Texto para leitura:
+-------+

Onde se fala de felicidade

   "Talvez, quem sabe?, depois da morte continuemos a sonhar que vivemos. Talvez a vida seja um sonho, como dizem os budistas, ou talvez seja fogo e combustão como em algumas teologias cristãs. De qualquer forma, a crer no velho tango da minha infância (estou certo que há-de haver também um fado sobre o assunto), hay que vivirla. Com alegria, e reconhecimento, ou só com resignação, não excluindo sentimentos menos convencionais. 
   Ontem de manhã, discutia-se na TSF a felicidade. Parece que os portugueses não são felizes, e tentava perceber-se porquê. As discussões inconclusivas são as mais interessantes, sobretudo quando, como era o meu caso, se vem a conduzir cansadamente sob nevoeiro, ao longo de uma auto-estrada interminável e irreal.

+-------+

Questões de estudo:
a - No texto sobre a felicidade, reescreva o trecho que começa em "Ontem de manhã, discutia-se" e termina em "interminável e irreal.", trocando "nevoeiro" por "chuva".
b - Com base no texto sobre a felicidade, explique o que se procurava perceber na discussão da TSF e porquê.
Baseie-se somente no texto.

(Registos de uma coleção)
+-------+

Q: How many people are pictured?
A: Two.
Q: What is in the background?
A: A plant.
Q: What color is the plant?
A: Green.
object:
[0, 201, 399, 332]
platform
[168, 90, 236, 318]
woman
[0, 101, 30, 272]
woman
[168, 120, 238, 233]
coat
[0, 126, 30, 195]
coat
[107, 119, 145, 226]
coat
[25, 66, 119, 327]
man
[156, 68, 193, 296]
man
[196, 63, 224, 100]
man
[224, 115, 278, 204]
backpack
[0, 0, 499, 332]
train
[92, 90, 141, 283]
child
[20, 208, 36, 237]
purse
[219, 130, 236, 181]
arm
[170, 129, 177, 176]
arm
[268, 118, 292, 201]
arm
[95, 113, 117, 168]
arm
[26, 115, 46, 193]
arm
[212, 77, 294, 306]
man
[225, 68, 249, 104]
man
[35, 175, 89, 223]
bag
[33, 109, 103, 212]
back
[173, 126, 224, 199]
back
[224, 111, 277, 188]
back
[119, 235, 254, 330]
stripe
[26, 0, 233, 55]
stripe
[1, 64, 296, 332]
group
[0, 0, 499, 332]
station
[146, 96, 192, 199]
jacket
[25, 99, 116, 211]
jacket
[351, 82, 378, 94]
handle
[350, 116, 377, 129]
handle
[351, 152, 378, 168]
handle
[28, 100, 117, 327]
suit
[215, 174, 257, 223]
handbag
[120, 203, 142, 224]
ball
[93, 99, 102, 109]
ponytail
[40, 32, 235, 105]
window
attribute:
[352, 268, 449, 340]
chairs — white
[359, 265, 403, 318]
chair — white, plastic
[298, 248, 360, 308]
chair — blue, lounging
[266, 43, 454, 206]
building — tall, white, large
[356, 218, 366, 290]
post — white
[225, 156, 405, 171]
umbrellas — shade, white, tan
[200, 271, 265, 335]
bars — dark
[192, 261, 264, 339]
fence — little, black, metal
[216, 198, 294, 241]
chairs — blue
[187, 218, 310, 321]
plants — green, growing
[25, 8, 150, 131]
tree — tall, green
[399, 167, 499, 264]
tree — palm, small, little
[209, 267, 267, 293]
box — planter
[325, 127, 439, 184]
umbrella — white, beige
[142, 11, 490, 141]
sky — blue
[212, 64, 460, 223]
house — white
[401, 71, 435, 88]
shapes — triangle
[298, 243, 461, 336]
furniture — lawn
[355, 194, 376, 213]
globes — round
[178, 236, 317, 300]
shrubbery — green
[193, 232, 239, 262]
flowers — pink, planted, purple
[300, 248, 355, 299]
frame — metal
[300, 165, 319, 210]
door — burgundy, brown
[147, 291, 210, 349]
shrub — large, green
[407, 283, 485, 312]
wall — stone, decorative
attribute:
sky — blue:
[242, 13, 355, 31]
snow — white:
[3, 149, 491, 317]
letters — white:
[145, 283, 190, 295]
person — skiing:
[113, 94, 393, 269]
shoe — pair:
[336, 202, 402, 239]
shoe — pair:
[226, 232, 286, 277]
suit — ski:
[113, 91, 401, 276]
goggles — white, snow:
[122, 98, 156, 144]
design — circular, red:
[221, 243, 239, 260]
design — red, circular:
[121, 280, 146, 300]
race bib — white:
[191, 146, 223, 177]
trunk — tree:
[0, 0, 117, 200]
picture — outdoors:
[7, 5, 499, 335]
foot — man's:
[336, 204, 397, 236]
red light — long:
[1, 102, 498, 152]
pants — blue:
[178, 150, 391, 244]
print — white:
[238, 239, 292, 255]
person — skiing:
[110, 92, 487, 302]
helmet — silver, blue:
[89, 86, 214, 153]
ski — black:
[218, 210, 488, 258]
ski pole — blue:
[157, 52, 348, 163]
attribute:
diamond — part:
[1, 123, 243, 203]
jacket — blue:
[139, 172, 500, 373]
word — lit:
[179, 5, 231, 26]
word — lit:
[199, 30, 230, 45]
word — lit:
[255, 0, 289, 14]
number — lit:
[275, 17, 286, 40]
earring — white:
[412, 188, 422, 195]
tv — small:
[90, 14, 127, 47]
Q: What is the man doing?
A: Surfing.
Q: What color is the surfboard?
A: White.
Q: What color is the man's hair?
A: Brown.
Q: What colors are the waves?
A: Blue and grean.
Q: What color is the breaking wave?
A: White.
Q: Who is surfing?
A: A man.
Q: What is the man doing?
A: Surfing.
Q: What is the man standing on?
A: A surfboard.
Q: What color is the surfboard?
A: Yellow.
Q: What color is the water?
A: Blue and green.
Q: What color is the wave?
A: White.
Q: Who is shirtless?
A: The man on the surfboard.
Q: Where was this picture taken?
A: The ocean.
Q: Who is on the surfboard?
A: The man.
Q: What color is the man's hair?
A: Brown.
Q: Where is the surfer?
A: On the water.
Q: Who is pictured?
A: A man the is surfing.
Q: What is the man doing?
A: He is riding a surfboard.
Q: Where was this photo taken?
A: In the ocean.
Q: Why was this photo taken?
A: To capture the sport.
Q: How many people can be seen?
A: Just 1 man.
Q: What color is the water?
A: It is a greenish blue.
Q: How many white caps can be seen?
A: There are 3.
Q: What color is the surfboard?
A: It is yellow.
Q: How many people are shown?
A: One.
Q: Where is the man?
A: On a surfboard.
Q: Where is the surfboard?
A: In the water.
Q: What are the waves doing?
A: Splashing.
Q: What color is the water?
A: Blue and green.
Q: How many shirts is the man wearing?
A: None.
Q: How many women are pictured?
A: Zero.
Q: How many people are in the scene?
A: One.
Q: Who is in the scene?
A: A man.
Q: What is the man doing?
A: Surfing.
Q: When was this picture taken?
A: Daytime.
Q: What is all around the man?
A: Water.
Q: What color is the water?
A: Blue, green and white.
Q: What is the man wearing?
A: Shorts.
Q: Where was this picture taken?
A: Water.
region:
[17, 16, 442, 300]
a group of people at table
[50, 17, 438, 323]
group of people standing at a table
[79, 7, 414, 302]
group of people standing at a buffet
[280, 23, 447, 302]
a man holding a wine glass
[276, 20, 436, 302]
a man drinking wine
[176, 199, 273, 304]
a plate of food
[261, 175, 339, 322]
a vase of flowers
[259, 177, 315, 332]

+-------+

Respostas:
a -
Ontem de manhã, discutia-se na TSF a felicidade. Parece que os portugueses não são felizes, e tentava perceber-se porquê. As discussões inconclusivas são as mais interessantes, sobretudo quando, como era o meu caso, se vem a conduzir cansadamente sob chuva, ao longo de uma auto-estrada interminável e irreal.

b - Parece que os portugueses não são felizes. Por isso, na discussão sobre a felicidade, tentava perceber-se porquê.